An LSTM-DBSCAN Approach for Interpretable Insider Threat Detection via Behavioural Anomaly Analysis
Articles in Press, Accepted Manuscript, Available Online from 22 February 2026
https://doi.org/10.22042/isecure.2026.241277
Mohammad Mohammadi, Moein Bannaye Zahmati, Morteza Noferesti
Abstract Insider threats pose a significant cybersecurity risk, as authorised users can exploit legitimate access to compromise sensitive systems and data. This paper proposes an integrated behavioural anomaly detection approach to address three critical challenges in AI-driven insider threat detection: lack of interpretability, misleading evaluation metrics, and misalignment with operational taxonomies. Our approach employs a three-stage pipeline: (1) an LSTM autoencoder to detect temporal anomalies in login patterns, (2) DBSCAN clustering to identify suspicious file access and device usage during anomalous sessions, and (3) DBSCAN-based URL analysis to uncover exfiltration patterns.
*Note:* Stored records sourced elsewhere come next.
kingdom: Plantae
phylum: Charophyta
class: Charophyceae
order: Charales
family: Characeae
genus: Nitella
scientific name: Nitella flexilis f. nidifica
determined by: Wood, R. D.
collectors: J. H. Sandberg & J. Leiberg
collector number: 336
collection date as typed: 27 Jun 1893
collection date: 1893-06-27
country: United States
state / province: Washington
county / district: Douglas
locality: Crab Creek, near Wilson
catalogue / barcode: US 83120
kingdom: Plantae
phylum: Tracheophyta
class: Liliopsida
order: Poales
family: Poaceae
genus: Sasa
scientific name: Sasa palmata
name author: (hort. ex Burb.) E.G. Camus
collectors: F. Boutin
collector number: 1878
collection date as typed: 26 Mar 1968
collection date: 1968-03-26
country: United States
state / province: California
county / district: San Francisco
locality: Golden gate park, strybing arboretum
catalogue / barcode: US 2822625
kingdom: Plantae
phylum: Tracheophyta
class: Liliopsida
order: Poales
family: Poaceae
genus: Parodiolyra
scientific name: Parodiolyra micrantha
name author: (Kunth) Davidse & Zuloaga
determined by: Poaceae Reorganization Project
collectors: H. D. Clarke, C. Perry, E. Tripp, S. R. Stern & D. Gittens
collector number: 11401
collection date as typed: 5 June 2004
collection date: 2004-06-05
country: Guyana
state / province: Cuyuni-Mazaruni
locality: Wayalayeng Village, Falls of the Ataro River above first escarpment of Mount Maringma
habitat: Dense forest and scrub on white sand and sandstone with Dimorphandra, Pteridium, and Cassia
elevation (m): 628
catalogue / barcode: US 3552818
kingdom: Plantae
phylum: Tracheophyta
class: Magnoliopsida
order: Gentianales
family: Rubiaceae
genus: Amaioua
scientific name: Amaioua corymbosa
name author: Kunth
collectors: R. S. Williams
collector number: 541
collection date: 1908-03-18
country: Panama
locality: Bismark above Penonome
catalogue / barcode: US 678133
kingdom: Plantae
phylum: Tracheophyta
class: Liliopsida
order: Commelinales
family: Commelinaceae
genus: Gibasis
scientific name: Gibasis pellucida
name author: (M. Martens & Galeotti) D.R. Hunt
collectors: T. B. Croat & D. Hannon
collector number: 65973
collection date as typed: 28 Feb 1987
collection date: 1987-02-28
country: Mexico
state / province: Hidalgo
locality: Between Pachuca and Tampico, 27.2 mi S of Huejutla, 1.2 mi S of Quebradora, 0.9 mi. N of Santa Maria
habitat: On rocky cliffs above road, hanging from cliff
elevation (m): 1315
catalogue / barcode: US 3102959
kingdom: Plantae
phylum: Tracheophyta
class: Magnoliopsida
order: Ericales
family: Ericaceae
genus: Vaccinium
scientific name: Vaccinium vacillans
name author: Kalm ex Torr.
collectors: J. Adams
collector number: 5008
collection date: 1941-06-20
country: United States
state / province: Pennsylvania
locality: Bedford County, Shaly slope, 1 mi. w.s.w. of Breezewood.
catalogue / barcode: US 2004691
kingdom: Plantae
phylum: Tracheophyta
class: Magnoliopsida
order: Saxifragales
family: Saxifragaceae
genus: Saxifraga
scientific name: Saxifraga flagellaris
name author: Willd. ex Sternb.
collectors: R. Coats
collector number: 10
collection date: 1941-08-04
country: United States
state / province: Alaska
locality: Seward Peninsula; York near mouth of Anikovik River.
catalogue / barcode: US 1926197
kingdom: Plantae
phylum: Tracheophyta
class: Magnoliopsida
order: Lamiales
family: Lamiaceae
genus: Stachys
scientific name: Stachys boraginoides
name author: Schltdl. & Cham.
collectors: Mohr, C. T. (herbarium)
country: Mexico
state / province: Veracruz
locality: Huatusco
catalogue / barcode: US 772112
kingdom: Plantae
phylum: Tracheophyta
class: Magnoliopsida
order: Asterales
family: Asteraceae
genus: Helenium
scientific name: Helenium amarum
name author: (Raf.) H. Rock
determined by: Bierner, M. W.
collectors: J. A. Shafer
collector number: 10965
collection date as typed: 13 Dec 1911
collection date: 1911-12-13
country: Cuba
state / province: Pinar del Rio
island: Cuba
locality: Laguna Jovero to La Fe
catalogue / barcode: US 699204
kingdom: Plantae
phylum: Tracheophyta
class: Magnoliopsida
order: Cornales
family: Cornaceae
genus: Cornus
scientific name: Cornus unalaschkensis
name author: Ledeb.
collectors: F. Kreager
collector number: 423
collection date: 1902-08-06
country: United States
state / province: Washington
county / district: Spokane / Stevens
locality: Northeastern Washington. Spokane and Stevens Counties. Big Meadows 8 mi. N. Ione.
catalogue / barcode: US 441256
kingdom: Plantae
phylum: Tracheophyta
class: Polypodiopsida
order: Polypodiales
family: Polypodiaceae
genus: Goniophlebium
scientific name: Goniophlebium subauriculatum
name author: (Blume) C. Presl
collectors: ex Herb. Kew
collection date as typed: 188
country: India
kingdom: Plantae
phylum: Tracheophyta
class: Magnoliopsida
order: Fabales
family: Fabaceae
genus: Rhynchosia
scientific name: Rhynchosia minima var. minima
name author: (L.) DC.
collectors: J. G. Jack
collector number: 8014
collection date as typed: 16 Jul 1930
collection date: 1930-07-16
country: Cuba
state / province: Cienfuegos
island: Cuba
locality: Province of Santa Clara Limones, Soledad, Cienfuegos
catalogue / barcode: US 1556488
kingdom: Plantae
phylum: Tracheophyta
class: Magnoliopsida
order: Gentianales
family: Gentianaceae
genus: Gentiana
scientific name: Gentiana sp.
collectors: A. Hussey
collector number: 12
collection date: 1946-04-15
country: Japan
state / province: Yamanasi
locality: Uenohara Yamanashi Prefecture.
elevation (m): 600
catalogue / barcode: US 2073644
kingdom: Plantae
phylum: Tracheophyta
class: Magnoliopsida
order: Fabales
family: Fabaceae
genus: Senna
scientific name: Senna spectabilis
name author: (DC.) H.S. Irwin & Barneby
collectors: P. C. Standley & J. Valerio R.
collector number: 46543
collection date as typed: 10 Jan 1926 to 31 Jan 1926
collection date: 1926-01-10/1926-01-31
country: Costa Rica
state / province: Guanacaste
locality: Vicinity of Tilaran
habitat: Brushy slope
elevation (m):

By analysing behaviour across time, location, and web activity, this framework builds actionable threat chains mapped to MITRE ATT&CK techniques including T1078, T1005, T1204.002, T1567.002. It bridges the gap between theoretical models and the daily work of a Security Operations Center (SOC). In the data exfiltration scenario on the CERT R6.2 insider threat dataset, the proposed approach achieved a recall of 83.3% and an accuracy of 91.7% in classifying malicious days. The framework also provides interpretable alerts and maintains operational efficiency.